Syncing records: Traditionally, pharmacists have had to manually enter information about medication dispensing, even if it’s been automatically dispensed. Records are now commonly synced to centralized databases that manage the patient’s records once a medication has been dispensed, so there’s no confusion or additional steps.
Compliance: Pharmaceutical regulations are constantly changing. Systems like Omnicell check your pharmacy’s practices against regulations and alert you to noncompliance scenarios.
Dispensing pills at home: For many patients, accuracy of dosage while self-administering or remembering to take medications on schedule can be serious concerns. Pharmacists may take extensive steps to educate patients about their medication when they visit the pharmacy, but if a patient isn’t sure or doesn’t recall the instructions, all their work is undone. In-home medication dispensers, like the one created by Spencer Health Solutions, serve as in-home pharmacists, dispensing pills to patients and giving them instructions.
Future Frontiers In Pharmacy Automation
Pharmacy automation continues to grow by leaps and bounds. AI and machine learning provide exciting opportunities for changes within the industry.
Researchers have focused much attention on AI image recognition. While handwriting recognition has greatly improved just in the last five years, pharmacists still have to double-check systems that scan prescriptions to see whether there have been any errors in their transcription. As the software continues to improve, it’s likely that error rates will continue to decrease.
One of the most important automation frontiers involves patient responses to medications. As pharmacists report back about adverse reactions to medications, automated systems may be able to glean patterns (such as in interactions or contraindications) that humans aren’t as likely to catch. By harnessing the power of big data, systems may be able to advise pharmacists on potential risks to patients, even when the reason underlying the advice is unclear.
Finally, one of the largest concerns pharmacies currently have about automated medication dispensation is the risk of cross-contamination. One machine processing many different medications needs to be cleaned between each operation. Currently, this task falls to human pharmacy staff, although with time it’s likely that devices with a reliable, safe and thorough self-cleaning function will enter the market.
Some pharmacies have resisted automation. Pharmacists or other staff may be resistant to learning new systems when the old ones have functioned for so long. Still others may be concerned about the long-term viability of their jobs.

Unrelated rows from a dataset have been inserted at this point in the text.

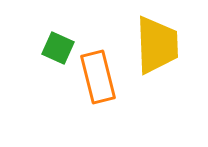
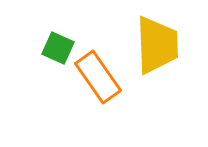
orange rectangle: rotated 21 degrees counterclockwise
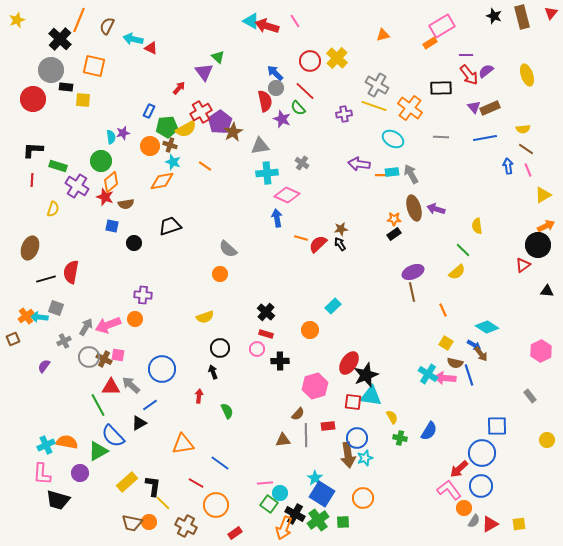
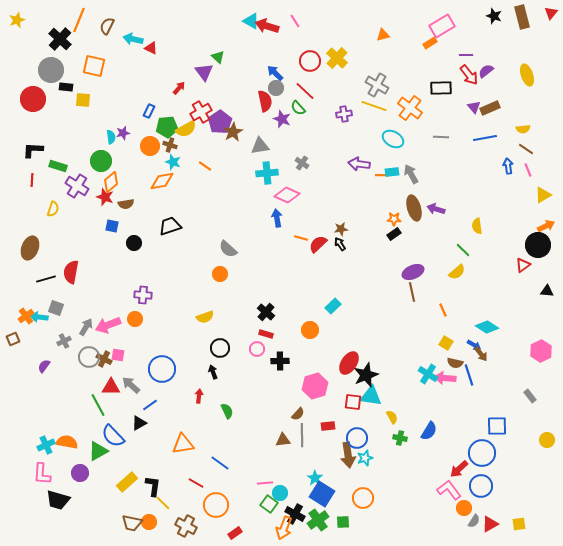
gray line at (306, 435): moved 4 px left
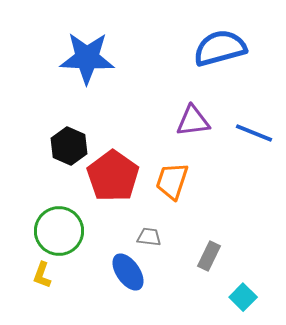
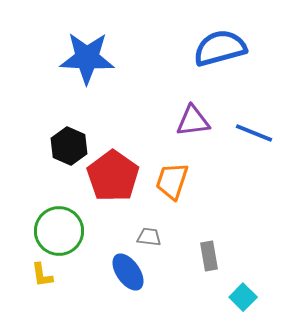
gray rectangle: rotated 36 degrees counterclockwise
yellow L-shape: rotated 28 degrees counterclockwise
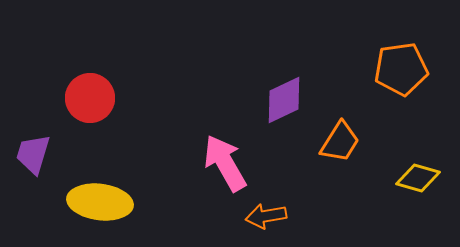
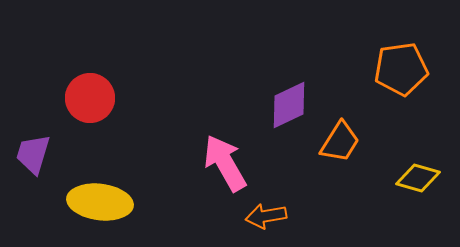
purple diamond: moved 5 px right, 5 px down
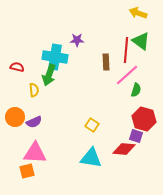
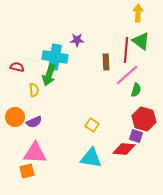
yellow arrow: rotated 72 degrees clockwise
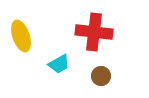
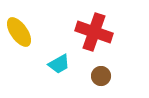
red cross: rotated 12 degrees clockwise
yellow ellipse: moved 2 px left, 4 px up; rotated 16 degrees counterclockwise
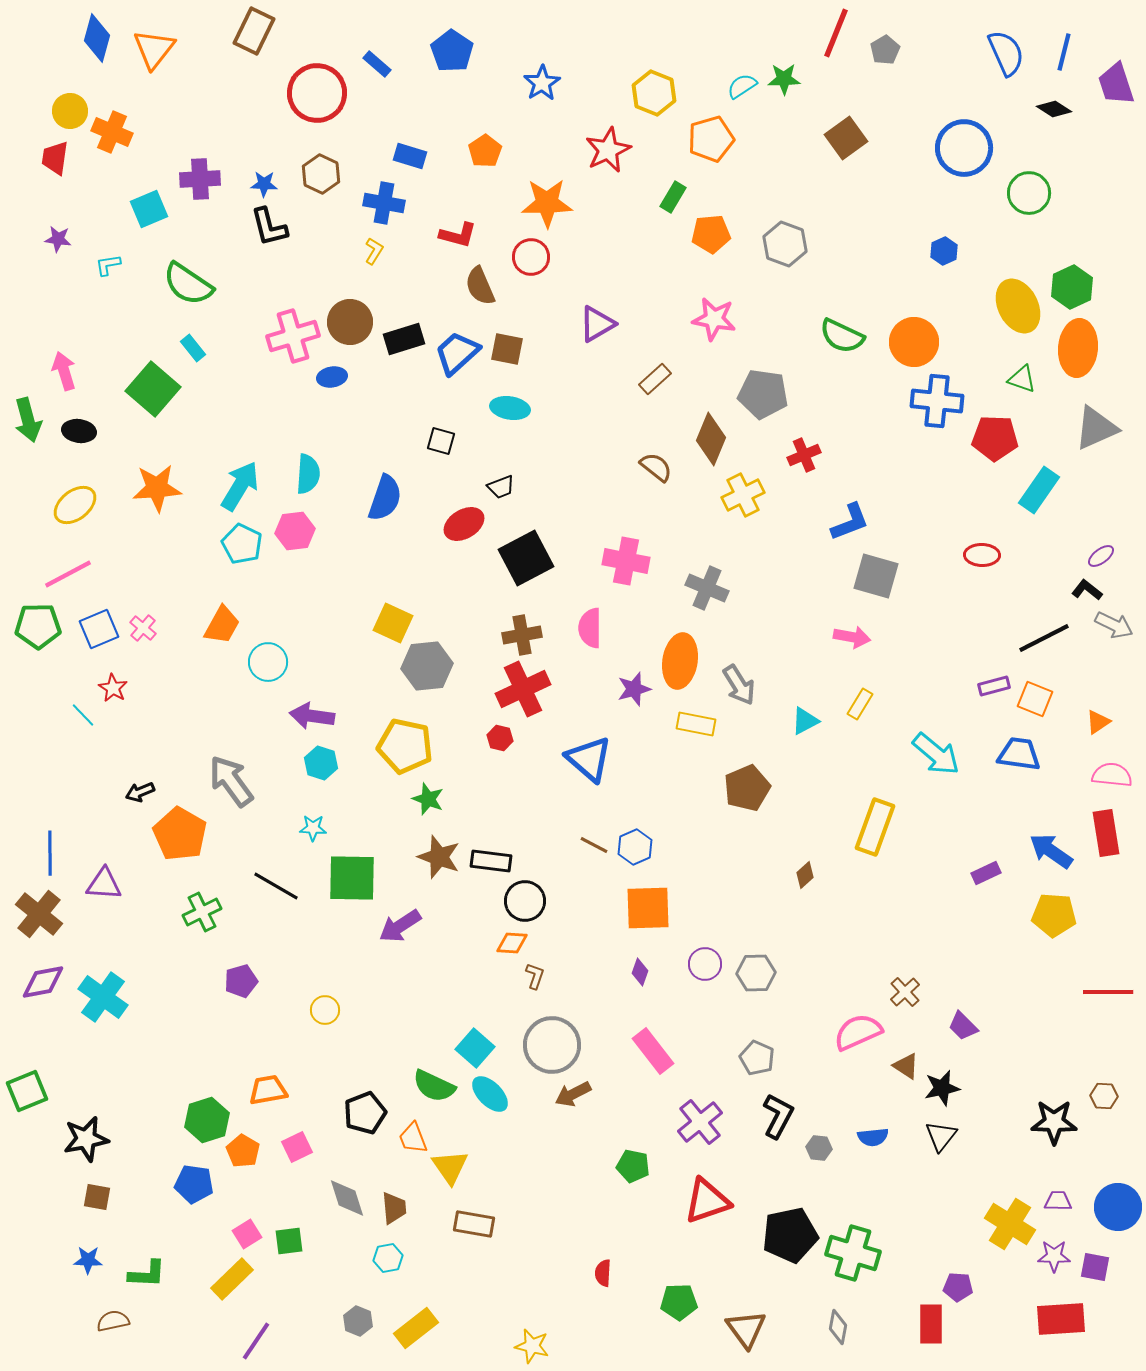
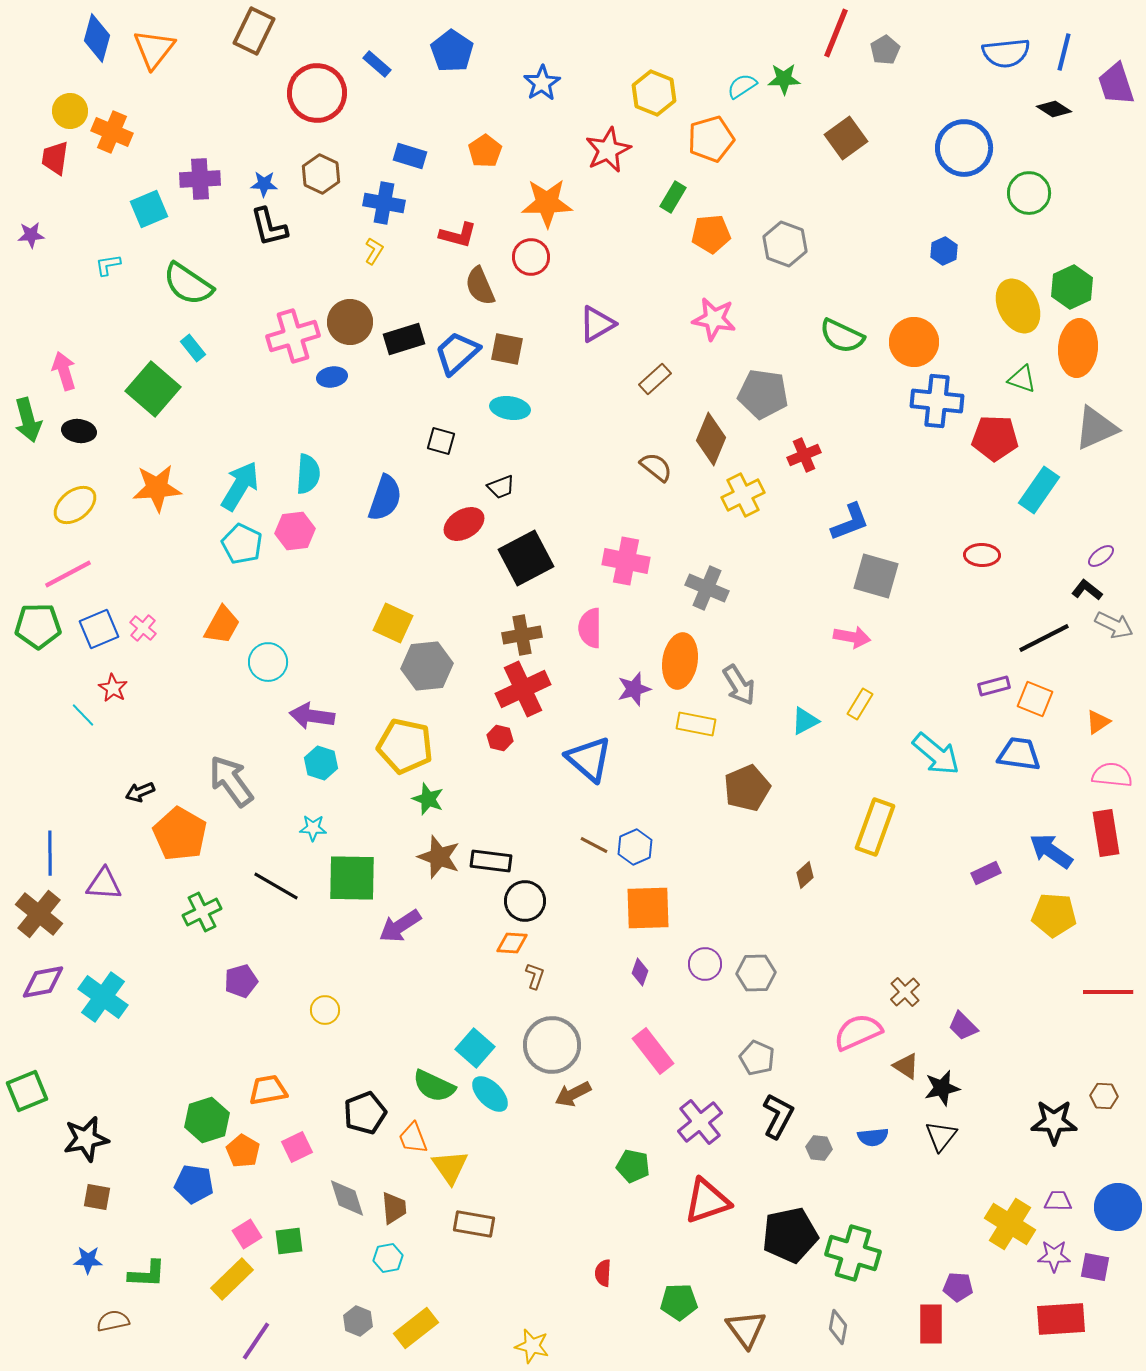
blue semicircle at (1006, 53): rotated 108 degrees clockwise
purple star at (58, 239): moved 27 px left, 4 px up; rotated 12 degrees counterclockwise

But pharmacies are quickly learning that they can’t afford not to automate at least some tasks. Automation increases a pharmacy’s efficiency while dramatically reducing its rate of error. It frees up human pharmacists to perform important tasks like interacting with patients face to face, which can’t be delegated to a machine.
As the costs associated with automation continue to drop, more pharmacies are realizing that they can’t afford to put off automation any longer. As new developments in automation emerge, pharmacies will become more efficient, cleaner and safer.